Говоря о «жизни в правде», я, естественно, подразумеваю под этим не только прямую защиту правды, например, какой-то протест или письмо, подписанное группой интеллектуалов. Ее проявлением может стать любая деятельность, с помощью которой человек или группа людей восстанут против манипулирования собой: от письма интеллектуалов до рабочей забастовки, от концерта рок-музыки до студенческой демонстрации, от отказа участвовать в избирательной комедии и открытого выступления на каком-то официальном съезде до, скажем, голодовки. Поскольку посттоталитарная система подавляет интенции жизни в комплексе и сама основана на комплексной манипуляции всеми жизненными проявлениями, то и каждое свободное проявление жизни представляет для нее косвенную политическую угрозу. Причем ею может быть и то, чему в иных общественных условиях никому не пришло бы в голову приписывать какое-то потенциальное, тем более реальное, политическое значение.
Пражскую весну иногда интерпретируют как столкновения на уровне фактической власти двух групп: тех, кто хотел сохранить систему такой, какой она была, и тех, кто ее хотел реформировать. При этом часто забывают, что это столкновение было лишь заключительным актом и внешним результатом многолетней драмы, разыгрывавшейся прежде всего исключительно в области духа и совести общества. И что где-то у истоков этой драмы стояли одиночки, которые и худшее время сумели жить в правде. Эти люди не располагали фактической властью и не претендовали на нее, в сферу и «жизни в правде» и не предполагалось включение политической деятельности; это были поэты, художники, музыканты и вообще не обязательно люди творческие, а простые граждане, которые сумели сохранить свое человеческое достоинство. Разумеется, сегодня непросто сказать, когда и какими потаенными и извилистыми тропками и на какую область жизни воздействовали тот или иной честный поступок или позиция и как постепенно вирус правды внедрялся в ткань «жизни в лжи» и «пожирал» ее. Одно очевидно представляется явным: попытка политической реформы была не причиной пробуждения общества, а его следствием.
Думаю, что с помощью этого опыта легче можно понять современность: конфронтация тысячи хартистов с посттоталитарной системой выглядит с политической точки зрения безнадежной. Но это лишь пока мы смотрим на нее сквозь традиционную оптику открытой политической системы, в которой совершенно естественно любая политическая сила прежде всего заявляет о себе на уровне фактической власти.

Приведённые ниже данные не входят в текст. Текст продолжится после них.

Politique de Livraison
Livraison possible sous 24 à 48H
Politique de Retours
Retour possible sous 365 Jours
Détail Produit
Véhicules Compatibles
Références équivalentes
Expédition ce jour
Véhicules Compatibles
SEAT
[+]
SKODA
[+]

В этих условиях, думаю, такая минипартия не имела бы никаких шансов. Если же мы посмотрим на эту конфронтацию с точки зрения того, что известно о характере власти в посттоталитарной системе, то увидим ее в совершенно ином свете: никто пока точно не знает, как влияют на «скрытую сферу» выступления Хартии-77, ее существование и ее деятельность, и как в этой сфере воспринимается попытка Хартии вернуть к жизни гражданское самосознание в Чехословакии. Тем более трудно предвидеть, когда и каким способом эта деятельность претворится в реальные политические перемены. Это в общем-то уже относится к «жизни в правде»: как экзистенциальный выбор она возвращает человеку его собственную сущность, как политика — ввергает его в «игру ва-банк». Поэтому на «жизнь в правде» решаются лишь те, для кого это первое стоит того, чтобы согласиться на второе, или же те, кто пришел к выводу, что другой возможности, как взяться за политику, в сегодняшней Чехословакии они не имеют. Впрочем, это одно и то же: прийти к такому выводу может, собственно, только тот, кто не хочет приносить в жертву политике свою собственную человеческую сущность, или тот, кто не видит смысла в политике, требующей такой жертвы.